また、共同開発を進めるうちにプロダクトは変わり、第三者が入ってくるかもしれません。研究開発から事業化までのさまざまなフェーズで、その都度知財を考えた方が良いでしょう。それから、オープンイノベーションは共同開発契約だけでなく、生産提携や販売提携、データ提携などさまざまな提携の形があるので、実態に合わせた契約をするのが極めて重要になります。

契約について目を向けると、スタートアップが技術提供し、大企業が資金提供する協業のケースでも、通常の商品の売買契約のひな型で契約を締結しているケースがよくあります。これは、完成された商品の売買が前提になっているから、実態とは異なりますよね。アライアンスを組んで共に事業遂行をしていく場合、最終的に新商品が販売できなかった場合の、成果物の帰属や費用精算も含めて、契約で明確にしておいた方が良いでしょう。

契約の締結にあたって注意すべき点
- 予算交渉
協議の内容にもよるが、予算内訳などを明確化して、分割払いなども織り込み、お互いの納得感を醸成することが大切。 - 費用と知的財産権は別
- 進捗管理を怠らない
- 途中で報告をする場の設定が重要。双方の思惑と異なる方向に進んでしまうことを防止する。

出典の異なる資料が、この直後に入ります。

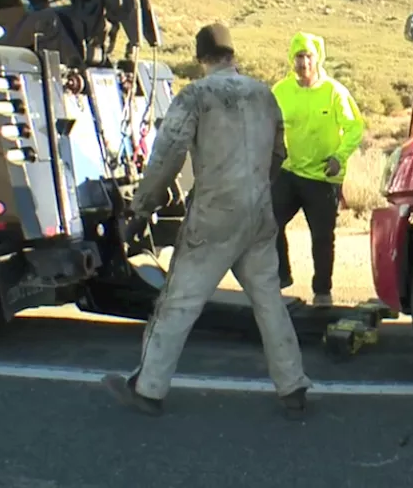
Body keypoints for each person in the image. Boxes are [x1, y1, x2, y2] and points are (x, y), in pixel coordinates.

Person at [101, 22, 313, 419]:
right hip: (260, 214)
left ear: (201, 59)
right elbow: (279, 153)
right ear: (233, 55)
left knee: (178, 302)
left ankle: (147, 389)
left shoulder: (197, 95)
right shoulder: (263, 94)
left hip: (215, 215)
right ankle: (293, 387)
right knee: (269, 303)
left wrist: (142, 207)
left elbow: (167, 157)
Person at [271, 31, 365, 308]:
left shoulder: (334, 92)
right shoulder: (281, 90)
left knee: (322, 238)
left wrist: (339, 156)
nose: (303, 62)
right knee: (268, 223)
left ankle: (322, 292)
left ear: (318, 58)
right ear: (292, 59)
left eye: (308, 56)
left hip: (323, 176)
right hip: (290, 171)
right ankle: (280, 277)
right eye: (299, 56)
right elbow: (267, 124)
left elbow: (354, 127)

- 簡単にメモを取っておく。契約後のこまめな対応が重要。
最後に、オープンイノベーションで新しいビジネスモデルを構築しようとすれば、当然、その協業の内容自体が法律に適合するかという、新しい課題も絡んできます。それに伴い、現状の許認可との抵触, ,個人情報やデータに関する保護規制, ,第三者の知的財産権侵害調査, ,オンライン化に関する法的諸問題なども生じます。ブロックチェーンやAIに関する法的問題など、既に多く議論されるようになってきてはいますが、未解決の問題、これから課題となっていく点も多数あります。
特に、既存ビジネスに新しい技術を組み合わせると、法律に抵触する可能性も高いので、最初からリスクを把握した上でルールづくりをするのが重要です。法律に関する視点を最初から大切にすることで、協業における問題やリスクをぜひ回避してください。